Vogt argues that respondent violated his Fifth Amendment right against self-incrimination by extending his incarceration for refusing to enter the SOTP because the program required him to admit acts underlying his conviction and other uncharged offenses.  In a recently released opinion, this court held that extending a prisoner’s term by delaying his supervised-release date as a disciplinary sanction is a penalty that rises to the level of compulsion for purposes of the Fifth Amendment privilege against self-incrimination.  Johnson v. Fabian, ­­­___ N.W.2d ___, ___, 2006 WL 852167, at * ___ (Minn. App. Apr. 4, 2006).  Johnson’s incarceration, like Vogt’s, was extended for 90 days for refusal to participate in the SOTP, but unlike Vogt, Johnson was denied admission into the SOTP program because he expressed a lack of interest, was appealing his conviction, and he did not want to admit the offense.  Id. Vogt, by contrast, was not appealing his convictions when he was screened for the SOTP, and was admitted to the SOTP despite his lack of memory of the incidents that led to his convictions.

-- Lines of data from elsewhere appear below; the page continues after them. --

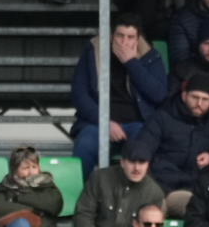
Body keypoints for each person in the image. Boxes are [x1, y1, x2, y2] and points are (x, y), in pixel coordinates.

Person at [70, 14, 167, 180]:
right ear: (111, 36)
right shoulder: (94, 51)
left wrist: (131, 62)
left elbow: (158, 94)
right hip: (97, 123)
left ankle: (137, 196)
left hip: (137, 123)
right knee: (85, 145)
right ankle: (78, 194)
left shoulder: (149, 56)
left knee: (142, 150)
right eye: (120, 36)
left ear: (138, 40)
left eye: (130, 37)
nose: (124, 42)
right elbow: (79, 94)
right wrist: (105, 122)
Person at [67, 140, 166, 227]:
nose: (137, 168)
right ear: (122, 162)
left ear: (148, 164)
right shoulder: (99, 178)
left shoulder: (154, 193)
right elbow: (82, 217)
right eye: (132, 162)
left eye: (142, 162)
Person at [135, 73, 209, 216]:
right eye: (195, 97)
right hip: (158, 186)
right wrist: (152, 188)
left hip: (191, 190)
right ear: (184, 96)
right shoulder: (161, 118)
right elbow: (141, 153)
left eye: (205, 99)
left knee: (208, 212)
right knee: (151, 215)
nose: (199, 103)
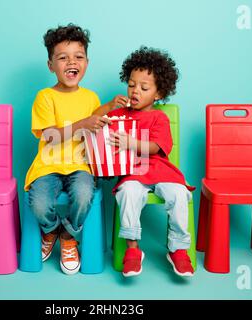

            We conclude that Vogt, unlike Johnson, has failed to establish that he is entitled to assert a Fifth Amendment privilege against self-incrimination with regard to his conviction.  The “right not to testify concerning transactions for which one has been convicted continues until the time for appeal has expired or until the conviction has been affirmed on appeal.”  United States v. Duchi, 944 F.2d 391, 394 (8th Cir. 1991).  Vogt’s challenge to his convictions ended when he withdrew his appeal from the district court’s denial of his petition to withdraw his guilty plea.  All subsequent actions initiated by Vogt were limited to challenges to his sentence.  Vogt, therefore, was no longer entitled to assert the privilege against self-incrimination with regard to his conviction at the time he withdrew from SOTP.

            With regard to uncharged sexual offenses, the document submitted by Vogt demonstrates that he was accepted into the program despite refusing, on advice of counsel, to discuss a separate sexual offense that was pending at the time he was screened for the SOTP.  The affidavit of the Lino Lakes SOTP program director established that participants are not required to incriminate themselves with regard to uncharged offenses in order to successfully participate in and complete the program. 

            There were no material facts in dispute, and we therefore conclude that the district court correctly determined without an evidentiary hearing that Vogt has failed to establish that the SOTP compelled him to provide incriminating information about uncharged offenses in order to enter or complete the program.


[1] The supreme court granted review with respect to the issue of retroactive application of Blakely v. Washington, 542 U.S. 296, 124 S. Ct. 2531 (2004).  When the supreme court issued its opinion in State v. Houston, 702 N.W.2d 268 (Minn. 2005), holding that Blakely does not apply retroactively, it denied appellant’s petition.  Vogt v. State, No. A04-803 (Minn. Sept. 20, 2005) (order op.).